I guess if their egos are bruised by only getting a 50% (which still might be an A-), then we could do what the SATs do and just given them 25% of the points (200 out of 800) for signing their name. If that’s what makes them happy, then it’s fine by me.
- As has been said, setting 90% = A, 80% = B, etc. is just arbitrary. Of course, this absolute grading scale can work. If I’m asking elementary school students to memorize a list of spelling words or their times tables then I can demand “mastery” where 93% = A. This is developmentally appropriate for 10 year olds.
But this just isn’t appropriate for testing higher order cognitive skills. In some fields, it’s pretty much impossible to write a test for an advanced class where the average is a 90% unless much of the exam is so pathetically easy that it doesn’t test anything. The goal is to test students by giving them real problems that i) involve applying the concepts to new situations, combining multiple insights, or require a small creative leap ii) aren’t similar to anything they’ve seen before iii) can still be done by a human being in under an hour.
Just reading and thinking about one such problem can take a test-taker 15 minutes, so at most you can give 4 problems in a 3 hour exam period. It’s very hard to invent these problems … in a few cases, these would have been publishable results a generation or two ago. So it’s no surprise that you can’t expect the average student to get much higher than a 50%. It would be like demanding that everyone “master” baseball by being a .900 hitter. That would be ridiculous because hitting a 90 mph ball is just hard.
In some fields, the problems worth doin’ are just plain ol’ hard.
- One reason why an absolute scale won’t always work - a lot of the time you don’t really know how well the students will do on a test that you’ve written until after you’ve seen the results. You have to make a subjective assessment of what you have every right to expect them to know, where maybe you didn’t do a good job as a teacher, how to assign partial credit, etc.
That’s one reason why people use relative curves. Most professors are happy to vary the curve if a class is unusually talented, but honestly in a class of 100-200 people the average ability level pretty much tends to be the same year to year.
Remember also that, unlike high school teachers, many professors don’t teach the same class year after year. Also, some material in really advanced classes is only a few years old and is often synthesized on the fly from academic journals by the professor. How do you think textbooks are born?
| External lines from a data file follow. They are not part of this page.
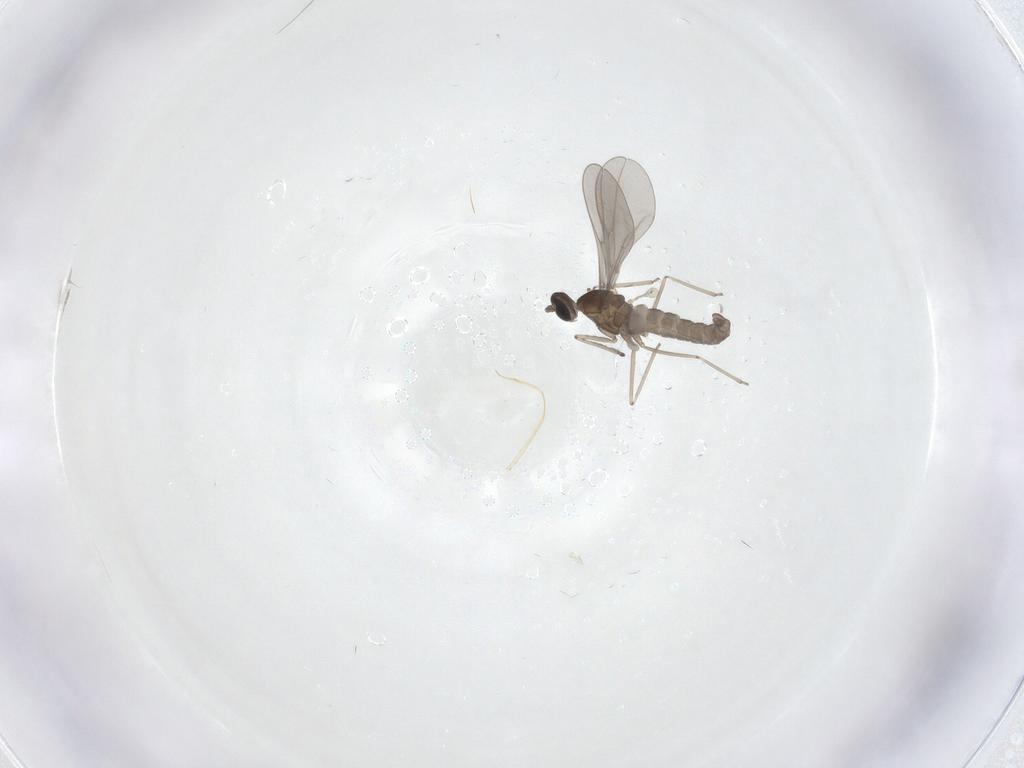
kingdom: Animalia
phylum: Arthropoda
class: Insecta
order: Diptera
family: Cecidomyiidae
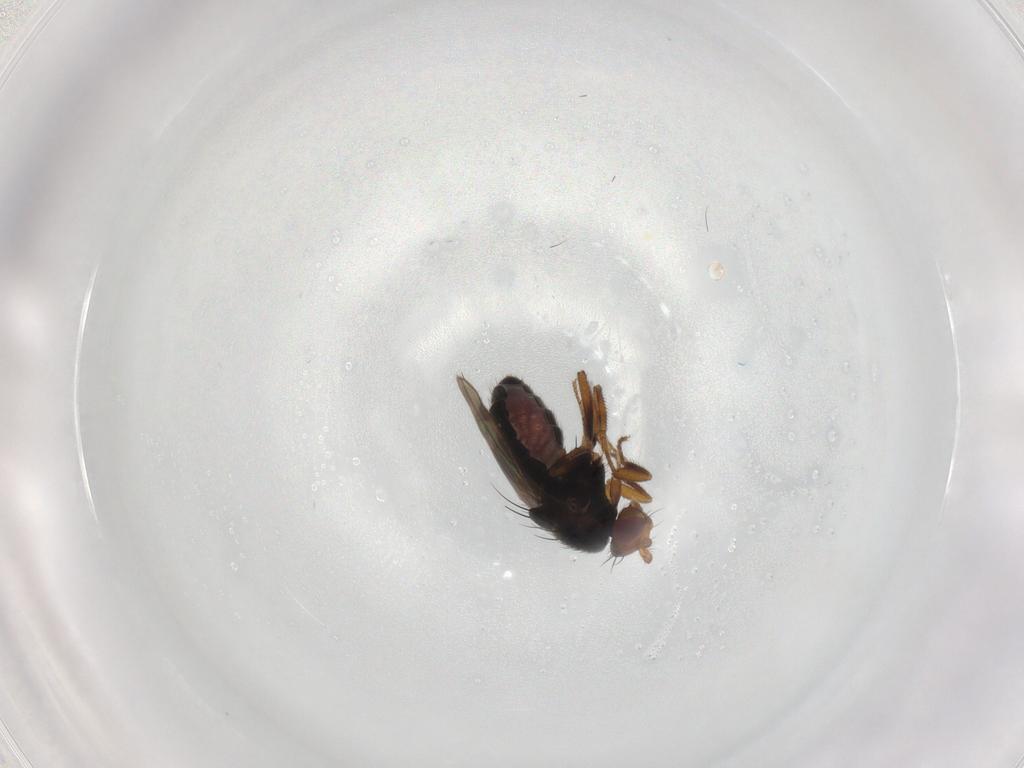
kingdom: Animalia
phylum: Arthropoda
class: Insecta
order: Diptera
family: Sphaeroceridae
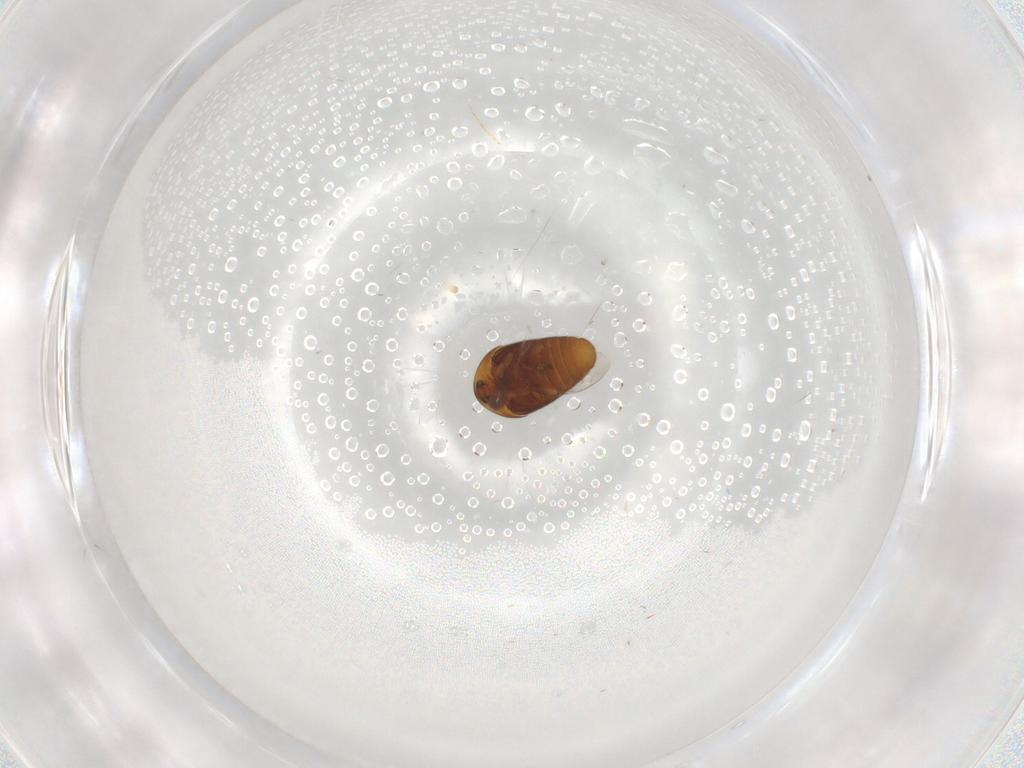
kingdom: Animalia
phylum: Arthropoda
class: Insecta
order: Coleoptera
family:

- Lastly, we have the whole subject of grading standards. Grade inflation isn’t just a myth. At many (mostly private) colleges, they pretty much only give out only A’s and B’s in many departments, and it isn’t because this current generation is a bunch of whiz kids. STEM departments are probably the last bastion of rigorous standards.
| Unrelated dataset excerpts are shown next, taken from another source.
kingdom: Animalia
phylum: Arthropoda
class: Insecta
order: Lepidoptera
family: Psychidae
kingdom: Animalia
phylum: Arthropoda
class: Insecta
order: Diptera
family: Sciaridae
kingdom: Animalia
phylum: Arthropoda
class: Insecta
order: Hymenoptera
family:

Here are two iron law of economics: 1) there ain’t no such thing as a free lunch 2) if it were easy, then everyone would do it. If you want to graduate into a job that pays $80K/year, then you’d better acquire skills that are worth that much.
Of course, we can devalue a college degree in an engineering field by giving almost all incoming freshmen students A’s or B’s too. By the end, we’ll have reduced a college degree to a high school degree. Then mommy and daddy can really complain that they’ve spent $250K sending their kid to college and the only job they can get is as a barista at Starbucks.
- I do agree that immediately after every exam the professor should give the students some guidance as to what scores are A’s, B’s, C’, etc.